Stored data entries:
================================

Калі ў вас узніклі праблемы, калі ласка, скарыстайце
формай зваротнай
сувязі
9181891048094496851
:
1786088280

================================

An exact copy of every record above is needed. Write it out word for word.

Калі ў вас узніклі праблемы, калі ласка, скарыстайце
формай зваротнай
сувязі
9181891048094496851
:
1786088280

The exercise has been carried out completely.